Try it: Look below for the line containing "middle mcp: (98, 91)". Reproduce it and every line after it exactly, and nothing more.

Collected data entries:
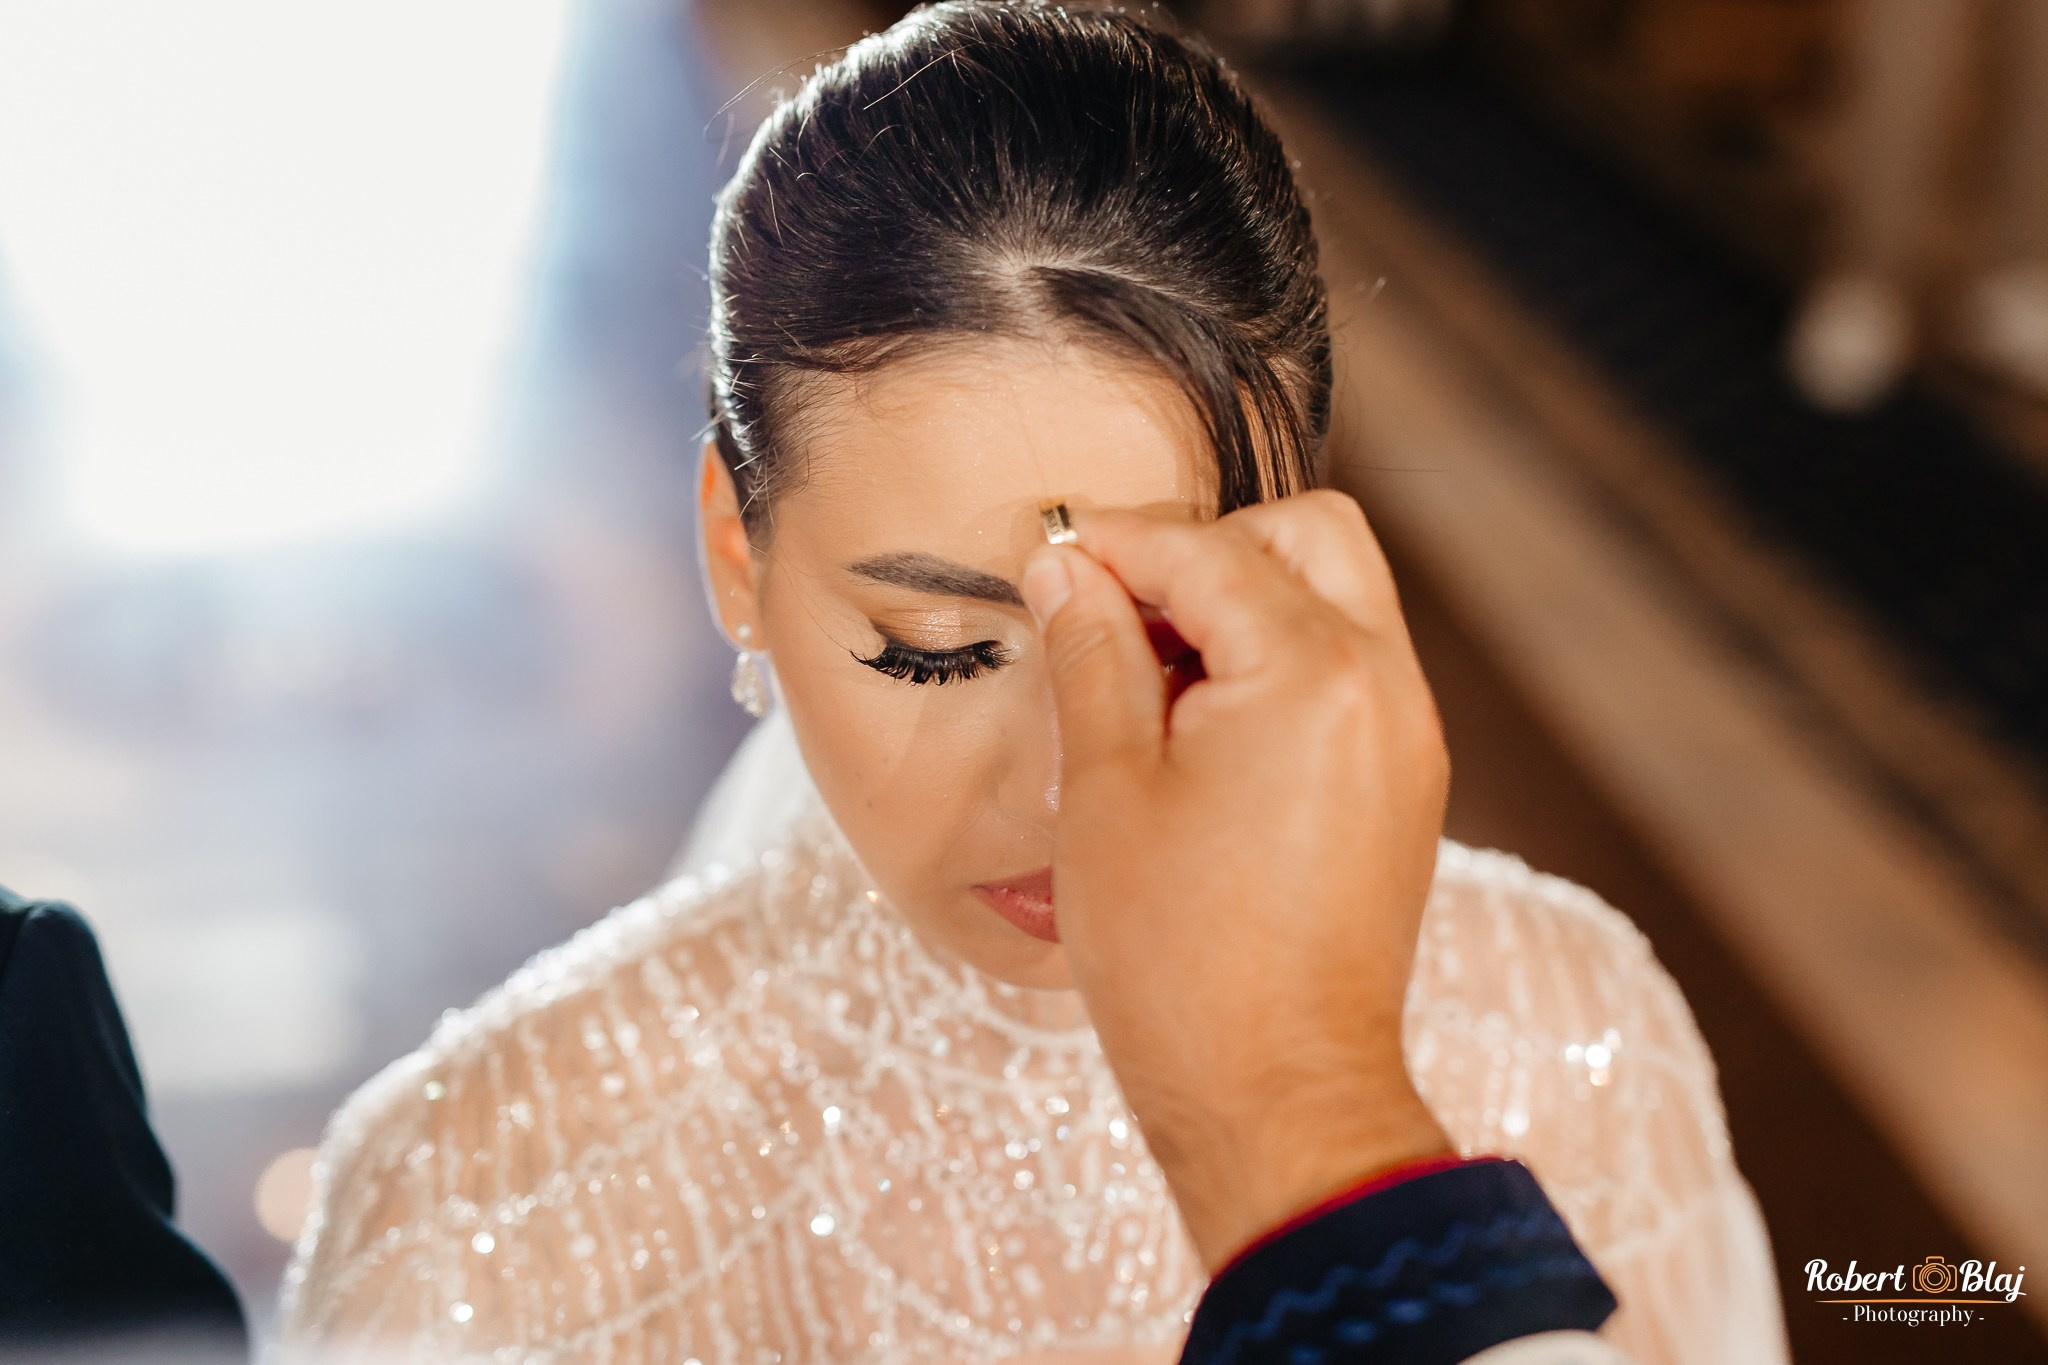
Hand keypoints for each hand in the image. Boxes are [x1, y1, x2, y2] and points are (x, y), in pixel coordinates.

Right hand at [1021, 491, 1453, 1271]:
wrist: (1279, 1099)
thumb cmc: (1181, 963)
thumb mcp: (1103, 792)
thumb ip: (1089, 655)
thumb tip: (1064, 570)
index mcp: (1315, 672)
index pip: (1208, 551)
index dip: (1116, 542)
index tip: (1051, 556)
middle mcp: (1386, 685)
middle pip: (1310, 536)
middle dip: (1207, 548)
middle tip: (1116, 606)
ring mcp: (1408, 736)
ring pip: (1340, 597)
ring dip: (1247, 602)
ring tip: (1151, 675)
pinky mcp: (1406, 786)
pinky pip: (1352, 671)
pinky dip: (1281, 662)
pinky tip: (1201, 726)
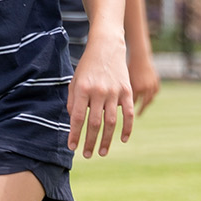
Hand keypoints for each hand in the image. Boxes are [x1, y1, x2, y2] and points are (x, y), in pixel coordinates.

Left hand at [67, 39, 135, 158]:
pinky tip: (123, 139)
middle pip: (93, 123)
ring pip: (110, 122)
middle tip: (86, 155)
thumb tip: (73, 120)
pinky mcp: (126, 90)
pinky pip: (128, 113)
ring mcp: (114, 92)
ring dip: (106, 140)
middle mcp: (98, 91)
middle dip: (89, 142)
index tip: (71, 147)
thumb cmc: (88, 65)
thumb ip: (73, 100)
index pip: (76, 117)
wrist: (106, 46)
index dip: (74, 134)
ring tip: (101, 152)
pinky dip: (127, 128)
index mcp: (82, 89)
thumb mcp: (75, 80)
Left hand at [129, 51, 161, 113]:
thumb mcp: (125, 79)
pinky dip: (152, 96)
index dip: (129, 107)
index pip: (133, 102)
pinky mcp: (156, 82)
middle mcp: (146, 88)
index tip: (127, 112)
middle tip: (137, 115)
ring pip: (150, 99)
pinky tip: (148, 98)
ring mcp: (152, 85)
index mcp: (137, 88)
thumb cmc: (129, 67)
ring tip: (143, 107)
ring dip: (146, 104)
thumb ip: (123, 90)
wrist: (140, 57)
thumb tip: (117, 102)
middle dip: (140, 110)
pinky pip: (155, 92)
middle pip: (143, 103)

Written response:
middle mcp: (98, 91)
middle dip: (89, 142)
index tip: (71, 147)
thumb cmc: (88, 65)
thumb ip: (73, 100)
index pip: (76, 117)
wrist: (106, 46)
index dip: (74, 134)
ring tip: (101, 152)
pinky dip: (127, 128)
index mcp: (82, 89)
thumb mcp: (75, 80)
Left hand at [129, 51, 161, 113]:
thumb mcp: (125, 79)
pinky dip: (152, 96)
index dip: (129, 107)
index pip: (133, 102)
pinky mcp: (156, 82)
middle mcp: (146, 88)
index tip: (127, 112)
middle tip: (137, 115)
ring pip: (150, 99)
pinky tip: (148, 98)
ring mcp: (152, 85)
index mcp: (137, 88)
thumb cmc: (129, 67)
ring tip: (143, 107)
ring dip: (146, 104)
thumb ip: (123, 90)
wrist: (140, 57)
thumb tip: (117, 102)
middle dip: (140, 110)
pinky pip: (155, 92)
middle pip: (143, 103)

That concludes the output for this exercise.